Pengaruh Waktu dan keadaan masa lalu dapat mempengaruhi kebijakan yang dibuat oleh para pemerintah dan perumus Undang-undang tau Legal Maker. Para pemerintah dapat belajar dari pengalaman mengenai kebijakan yang telah diterapkan dalam masyarakat dengan melihat hasilnya pada saat ini, yaitu baik atau buruk. Pada masa Orde Baru, banyak kebijakan yang hanya mementingkan kelompok tertentu saja, sehingga rakyat selalu menjadi korban dari sebuah kebijakan. Makin lama, rakyat semakin pintar dan tidak ingin dibodohi terus-menerus. Alhasil pada 1998, kekesalan rakyat yang selama ini selalu dipendam, akhirnya memuncak. Rakyat dan mahasiswa tumpah ruah turun ke jalan dengan satu tujuan, yaitu melengserkan Soeharto dari tahta kepresidenan selama 32 tahun. Dengan mempelajari hal tersebut, maka pemerintah saat ini harus lebih hati-hati untuk membuat kebijakan, karena bila tidak, maka bukan tidak mungkin hal yang telah menimpa mantan Presiden Soeharto, dapat juga terjadi pada masa pemerintahan saat ini. Dengan demikian, faktor “keadaan masa lalu” dapat menjadi pertimbangan bagi pemerintah untuk membuat suatu kebijakan publik dan pemerintah juga harus memikirkan nasib rakyat kecil yang dari dulu jarang sekali merasakan efek dari sebuah kebijakan yang dibuat oleh para pemerintah.

IV. PENUTUP

Berdasarkan uraian, penjelasan, dan pembahasan terahulu dapat disimpulkan bahwa Terdapat beberapa aspek yang memberikan pengaruh terhadap dalam pembentukan kebijakan di biang penanaman modal yaitu:

1. Adanya Pengaruh Tekanan Ekonomi

2. Adanya pengaruh kepentingan politik pemerintah dalam negeri dalam memajukan perusahaan nasional

3. Adanya pengaruh Kepentingan Pihak Asing atau luar negeri.

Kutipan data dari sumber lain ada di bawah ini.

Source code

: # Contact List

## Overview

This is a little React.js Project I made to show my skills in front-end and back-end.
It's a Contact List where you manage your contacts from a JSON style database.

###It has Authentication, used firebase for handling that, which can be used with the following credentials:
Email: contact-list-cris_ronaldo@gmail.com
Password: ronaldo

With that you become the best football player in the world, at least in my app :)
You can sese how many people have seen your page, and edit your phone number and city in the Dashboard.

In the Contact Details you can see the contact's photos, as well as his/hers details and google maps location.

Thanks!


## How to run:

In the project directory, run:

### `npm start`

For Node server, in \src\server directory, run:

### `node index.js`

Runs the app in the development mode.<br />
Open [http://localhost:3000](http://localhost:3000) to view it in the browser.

4. Adanya Pengaruh dari Kelompok Luar atau LSM

5. Adanya Pengaruh Keadaan Masa Lalu

V. DAFTAR PUSTAKA

1. Asas-asas Hukum Tata Negara, Abu Daud Busroh, Abu Bakar Busroh, Ghalia Indonesia, Jakarta, 1983, Hal. 120.)

2. Dasar-dasar politik huukum, Imam Syaukani, A. Ahsin Thohari, RajaGrafindo Persada,2004 Jakarta, hal 72)

3. Konsorsium Reformasi Hukum Nasional dan Lembaga Kajian dan Advokasi untuk Independensi Peradilan. Menuju Independensi Kekuasaan Kehakiman. Jakarta: Indonesian Center for Environmental Law (ICEL) dan Lembaga Kajian dan Advokasi untuk Independensi Peradilan (LeIP), 1999.

4. Mahendra, Yusril Ihza. Mewujudkan Supremasi Hukum di Indonesia. Jakarta: Tim Pakar Hukum Departemen Kehakiman dan Hak Asasai Manusia RI bersama Sekretariat Jenderal Departemen Kehakiman dan Hak Asasi Manusia RI, 2002.

5. Rasad, Fauziah. “Reformasi Birokrasi dalam Perspektif Pemberantasan Korupsi.”

6. Susanti, Bivitri. “Kebijakan Pemerintah dalam Penegakan Hukum: Mau Dibawa Ke Mana?” www.pemantauperadilan..com, 10 Februari 2004.

7. Http://Kapanlagi.com, April 2007.


[1]Asas-asas Hukum Tata Negara, Abu Daud Busroh & Abu Bakar Busroh, Ghalia Indonesia, Jakarta, 1983, Hal. 120.

[2] Dasar-Dasar Politik Hukum, Imam Syaukani, & A. Ahsin Thohari, RajaGrafindo Persada, 2004 Jakarta, hal 72.